Bard Parker and most of his commentators are sympathetic to the hospitals, in general believing that this is done in a very few cases when the patients could pay but have ignored all other efforts to come to an arrangement. As he asked for my comments, I’ll give some random comments below, for what they’re worth:
a) While it’s true that this is a tiny minority of patients, it is symptomatic of the problems many Americans have paying unexpected medical bills. It’s extremely unlikely that the financial benefits of collecting some of this money are worth the bad publicity these institutions just got.
b) Americans indeed often go into debt irresponsibly, but visiting the ER to deal with a miscarriage isn’t the same as, say, buying a diamond you can’t really afford on credit, even though it might cost more.

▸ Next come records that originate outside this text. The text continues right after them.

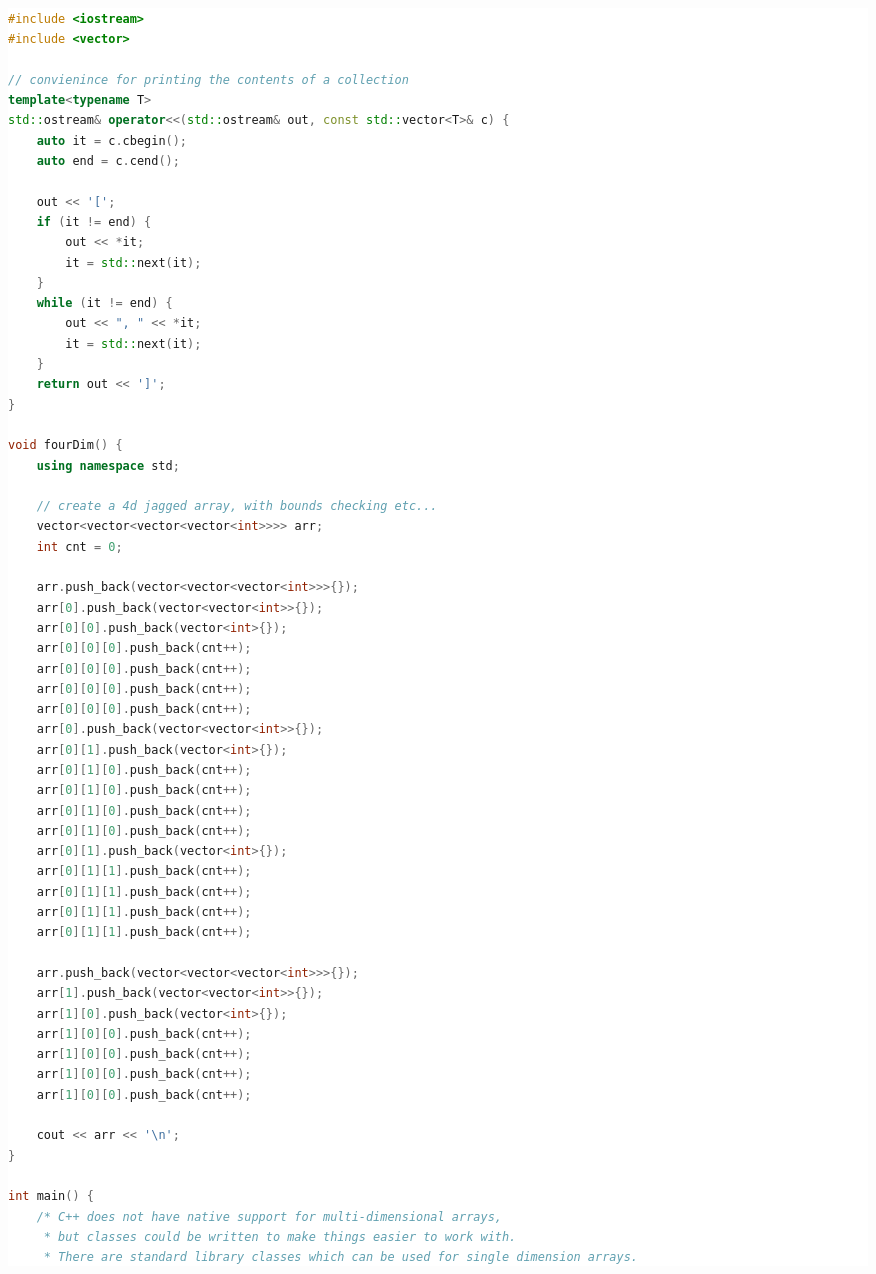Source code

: 
```cpp
#include <iostream>
#include <vector>

// convienince for printing the contents of a collection
template<typename T>
std::ostream& operator<<(std::ostream& out, const std::vector<T>& c) {
    auto it = c.cbegin();
    auto end = c.cend();

    out << '[';
    if (it != end) {
        out << *it;
        it = std::next(it);
    }
    while (it != end) {
        out << ", " << *it;
        it = std::next(it);
    }
    return out << ']';
}

void fourDim() {
    using namespace std;

    // create a 4d jagged array, with bounds checking etc...
    vector<vector<vector<vector<int>>>> arr;
    int cnt = 0;

    arr.push_back(vector<vector<vector<int>>>{});
    arr[0].push_back(vector<vector<int>>{});
    arr[0][0].push_back(vector<int>{});
    arr[0][0][0].push_back(cnt++);
    arr[0][0][0].push_back(cnt++);
    arr[0][0][0].push_back(cnt++);
    arr[0][0][0].push_back(cnt++);
    arr[0].push_back(vector<vector<int>>{});
    arr[0][1].push_back(vector<int>{});
    arr[0][1][0].push_back(cnt++);
    arr[0][1][0].push_back(cnt++);
    arr[0][1][0].push_back(cnt++);
    arr[0][1][0].push_back(cnt++);
    arr[0][1].push_back(vector<int>{});
    arr[0][1][1].push_back(cnt++);
    arr[0][1][1].push_back(cnt++);
    arr[0][1][1].push_back(cnt++);
    arr[0][1][1].push_back(cnt++);

    arr.push_back(vector<vector<vector<int>>>{});
    arr[1].push_back(vector<vector<int>>{});
    arr[1][0].push_back(vector<int>{});
    arr[1][0][0].push_back(cnt++);
    arr[1][0][0].push_back(cnt++);
    arr[1][0][0].push_back(cnt++);
    arr[1][0][0].push_back(cnt++);

    cout << arr << '\n';
}

int main() {
    /* C++ does not have native support for multi-dimensional arrays,
     * but classes could be written to make things easier to work with.
     * There are standard library classes which can be used for single dimension arrays.
```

c) As is now quite widely known, the uninsured often get charged the highest prices by hospitals, as they do not have the ability to get discounts off the "list price" as do insurance companies. This "reverse" price discrimination isn’t exactly equitable or ethical.
d) Hospitals used to write all this bad debt off, and would charge more to well-insured patients to make up the difference. Starting in the late 1980s aggressive insurance companies lowered their payments and got rid of the hospitals ability to cross-subsidize from "rich" patients to poorer ones. But of course apart from the DSH program for a few inner city hospitals who treat a lot of uninsured patients, no new system of cross subsidization has been created.
e) The best system of cross-subsidization is called insurance. The people shipped off to prison in the article (and another 42 million Americans) didn’t have it usually because they are too poor to buy it (or not forced by law to buy it) and because the market for individual insurance is dysfunctional. I’d rather have our sheriff’s deputies out preventing crimes, rather than acting as debt collectors for hospitals. The way for that to happen is for policy makers to create an insurance system that works for the working poor including forcing them to participate. Then hospitals wouldn’t be bill collectors and patients wouldn’t have to avoid needed care for fear of not being able to pay. Hospitals would be better off in the long run if they put their considerable political clout behind the creation of such a system.
As I recently posted. These aren’t the views of some wacked-out lefty conspiracy theorist, or at least if they are, they seemed to be shared by representatives of Pfizer.